Recorded data:
=======
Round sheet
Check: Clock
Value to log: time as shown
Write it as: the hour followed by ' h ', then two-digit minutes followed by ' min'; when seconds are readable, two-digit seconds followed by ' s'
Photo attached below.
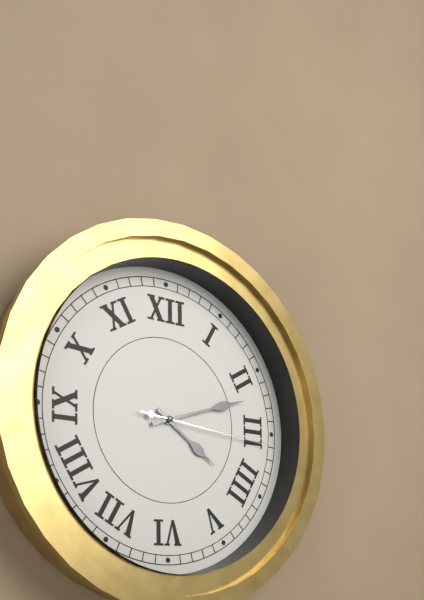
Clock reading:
4 h 12 min 16 s
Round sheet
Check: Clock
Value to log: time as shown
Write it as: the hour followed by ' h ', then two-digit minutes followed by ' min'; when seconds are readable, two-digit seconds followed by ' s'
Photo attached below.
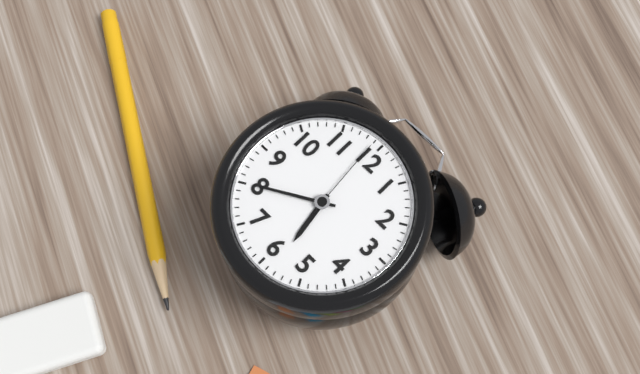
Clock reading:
5 h 40 min 59 s
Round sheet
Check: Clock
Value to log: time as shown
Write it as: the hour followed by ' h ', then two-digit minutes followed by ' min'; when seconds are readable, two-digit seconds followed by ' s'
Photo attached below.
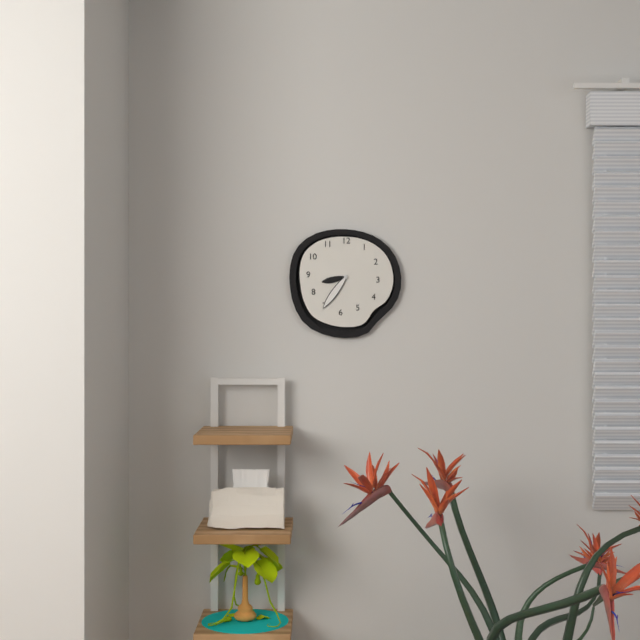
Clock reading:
8 h 36 min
=======
- Set exercise
Output every entry above, reproducing each line without any change, but leave out the images.

- Answer to this problem
Round sheet
Check: Clock
Value to log: time as shown
Write it as: the hour followed by ' h ', then two-digit minutes followed by ' min'; when seconds are readable, two-digit seconds followed by ' s'
Photo attached below.
Clock reading:
4 h 12 min 16 s
Round sheet
Check: Clock
Value to log: time as shown
Write it as: the hour followed by ' h ', then two-digit minutes followed by ' min'; when seconds are readable, two-digit seconds followed by ' s'
Photo attached below.
Clock reading:
5 h 40 min 59 s
Round sheet
Check: Clock
Value to log: time as shown
Write it as: the hour followed by ' h ', then two-digit minutes followed by ' min'; when seconds are readable, two-digit seconds followed by ' s'
Photo attached below.
Clock reading:
8 h 36 min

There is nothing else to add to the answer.